Bevis Hillier

Strawberry Hill forever

When I became a cub reporter on the Times in 1963 (the front page was still covered with small-ads), an old sweat in the newsroom gave me two pieces of advice.

issue 01 May 2010

When I became a cub reporter on the Times in 1963 (the front page was still covered with small-ads), an old sweat in the newsroom gave me two pieces of advice. The first was:

Don’t get too proficient at shorthand. If you do, you’ll find yourself in a stuffy courtroom, recording the proceedings verbatim.

The second was:

Never describe any incident as ‘unique’ or say it is the first time it has happened. If you do, sure as eggs is eggs, a reader will write in to point out an identical occurrence in the near or distant past.

He added:

And don’t suggest that such-and-such will never happen again. If you do, it will inevitably happen again before you can say ‘Déjà vu!’.

I followed the first part of the veteran’s advice to the letter — or to the squiggle, one might say. I attended a shorthand class at Miss Mitchell’s Secretariat in Chancery Lane. My fellow pupils were mostly charming debs, who would arrive late because of the party they had been to the night before. I never did master shorthand; I remember Scottish Miss Mitchell’s severe admonishment that ‘Your “f” hook is a wee bitty large, Bevis.’ I never languished in a stuffy courtroom.
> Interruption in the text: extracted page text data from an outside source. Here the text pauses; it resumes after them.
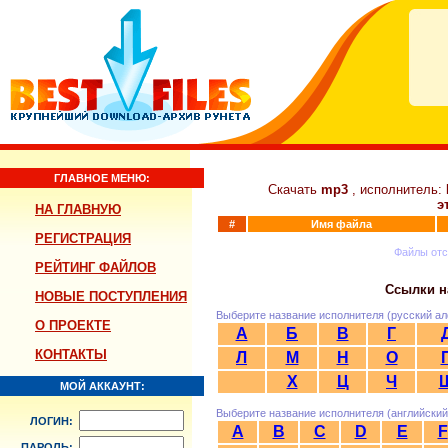
ГЛАВНОЕ МЕНЮ:
Скачать
mp3
, исполнитель:
э
НА ГЛАВНУЮ
#
Имя файла
РЕГИСТРАЦИЯ
Файлы от
РЕЙТИНГ ФАЙЛОВ
Ссылки н
НОВЫЕ ПОСТУПЛЕНИЯ
Выберите название исполнителя (русский ал
О ПРОЕКТЕ
А
Б
В
Г
КОНТАКТЫ
Л
М
Н
О
Х
Ц
Ч
МОЙ АККАУНТ:
Выберите название исполнителя (английский
ЛОГИН:
A
B
C
D
E
F
ПАРОЛЬ:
But, alas, I forgot the last part of the old newsman’s advice.

Last Christmas, when reviewing the year’s art books, I heaped praise on Michael Snodin’s book, Horace Walpole’s Straw- berry Hill, about that ‘delectable Gothick meringue of a house’. Incautiously, I added: ‘I do not think another book on the subject will ever be needed.’ Fatal!

Not even six months have elapsed, and now here is a magnificent facsimile of Horace Walpole’s own catalogue of Strawberry Hill and its variegated contents — the copy copied is that which was extra-illustrated for Walpole’s deputy, Charles Bedford, now in the collection of Lord Waldegrave of North Hill.